One Night In Dubai

One Night In Dubai
Part 33



Suara tepuk tangan para tamu undangan, menggema di seluruh taman belakang mansion Meyer, yang sudah di sulap menjadi tempat yang begitu mewah di saat Mario menyematkan sebuah cincin pada Kaylin.


Ya, keduanya kini telah resmi bertunangan dengan disaksikan seluruh keluarga besar Meyer maupun keluarga besar Lawalata. Tidak lupa beberapa rekan bisnis dari kedua belah pihak pun turut hadir, menyaksikan bersatunya dua keluarga pembisnis tersebut.


"Selamat ya Adik ipar ku yang cantik," ucap Cleopatra sembari memeluk Kaylin. "Walaupun sebenarnya aku lebih setuju kau bersama Alexander, tapi aku tetap mengucap syukur. Karena pada akhirnya ada laki-laki yang mau menjadikan kau sebagai calon istrinya," ucapnya lagi dengan berbisik dan menahan tawa.


"Terima kasih atas sanjungannya kakak ipar ku yang menyebalkan," sahut Kaylin dengan senyum terpaksa. Jika saja saat ini bukan ia yang menjadi pemeran utama dalam pesta tersebut, sudah dapat dipastikan Kaylin akan membalas ucapan Cleopatra dengan lebih sengit lagi.


Melihat adik iparnya yang menahan emosi, tentu saja membuat seorang Cleopatra tersenyum bahagia. Karena lagi-lagi ia berhasil mengerjai adik ipar kesayangannya itu. Dan kini Cleo pun beralih pada sosok Mario yang terlihat tampan, dan gagah dengan setelan jas berwarna hitamnya.


"Selamat Mario, aku harap kau tidak menyesal sudah memilih Kaylin Meyer."


"Tentu saja tidak, justru aku sangat bersyukur bisa mendapatkannya," sahut Mario dengan cepat tanpa ada keraguan sedikitpun.


Membuat Kaylin langsung terdiam, setelah sebelumnya hendak membalas perkataan kakak iparnya. Sedangkan Cleo hanya tersenyum, dan berlalu pergi untuk menyapa para sepupunya yang hadir di pesta pertunangan tersebut.


"Kau kenapa?" tanya Mario saat melihat Kaylin diam saja setelah Cleopatra pergi.


"Tidak apa-apa, aku hanya haus ingin minum," bohong Kaylin.


Karena pada kenyataannya ia sedang memikirkan perkataan Cleopatra. Kaylin takut Mario menyesal saat nanti pria itu tahu, bukan dia lah orang yang pertama menyentuhnya. Meskipun di jaman yang modern seperti sekarang ini sudah menjadi hal yang biasa bagi seorang gadis sudah tidak utuh lagi. Tapi tetap saja Kaylin merasa takut kalau nanti Mario kecewa.


"Kalau begitu kau tunggu di sini, aku ambilkan minuman dulu."


Kaylin menganggukkan kepalanya, menatap tubuh tegak Mario yang semakin menjauh dengan perasaan yang menghangat. Betapa baiknya seorang Mario yang selalu mengutamakan kebutuhan dirinya, bahkan untuk mengambil minuman saja pria itu turun tangan langsung.
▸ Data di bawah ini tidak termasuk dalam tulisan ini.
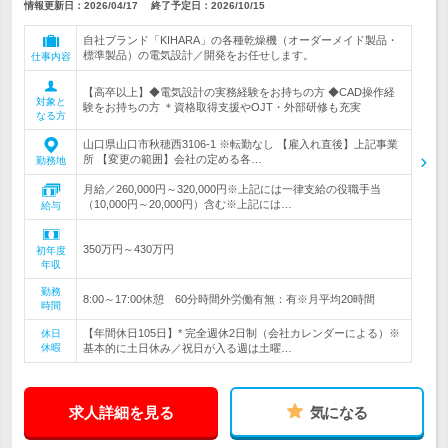
情報更新日：2026/04/17
終了予定日：
2026/10/15
自社ブランド「KIHARA」の各種乾燥機（オーダーメイド製品・
標準製品）の電気設計／開発をお任せします。
仕事内容
【高卒以上】◆電気設計の実務経験をお持ちの方 ◆CAD操作経
対象と
験をお持ちの方 ＊資格取得支援やOJT・外部研修も充実
なる方
山口県山口市秋穂西3106-1 ※転勤なし 【雇入れ直後】上記事業
所 【変更の範囲】会社の定める各…
勤務地
月給／260,000円～320,000円※上記には一律支給の役職手当
（10,000円～20,000円）含む※上記には…
給与
350万円～430万円
初年度
年収
勤務
8:00～17:00休憩 60分時間外労働有無：有※月平均20時間
時間
【年間休日105日】* 完全週休2日制（会社カレンダーによる）※
休日
休暇
基本的に土日休み／祝日が入る週は土曜…
求人詳細を見る
気になる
Padahal Mario bisa saja menyuruh pelayan untuk mengambilkannya.


Wanita cantik yang tampak elegan dan anggun dengan dress hitam yang dikenakannya, memutuskan untuk menghampiri tunangannya dari pada menunggu seorang diri.


*


*


Sementara itu di tempat yang berbeda, di sebuah ruang kerja yang di dominasi dengan warna putih dan hitam. Tampak seorang pria tengah duduk bersandar di kursi kerjanya, dengan jari-jemari yang mengetuk di atas meja. Keningnya berkerut dengan tatapan tajam kearah langit-langit ruangan.


Drt.. drt.


Dengan segera pria itu mengangkat panggilan tersebut, setelah mengetahui siapa yang menghubunginya.


"Bagaimana?"


"Acaranya sedang berlangsung, dan sekarang mereka sudah resmi bertunangan."


Pria tampan tersebut mengetatkan rahangnya. "Terus awasi dan jaga dia sampai aku kembali!"


"Baik Tuan."


Ia pun segera menutup ponselnya setelah mendengar jawaban dari Boby. Anak buah yang di tugaskan untuk menjaga Kaylin sampai hari di mana ia kembali.


Ya, pria itu adalah Alexander yang kini berada di dalam ruang kerjanya. Dia menatap kembali langit-langit ruangan, sampai suara seorang wanita memanggil namanya dan bergegas keluar dari ruangan tersebut.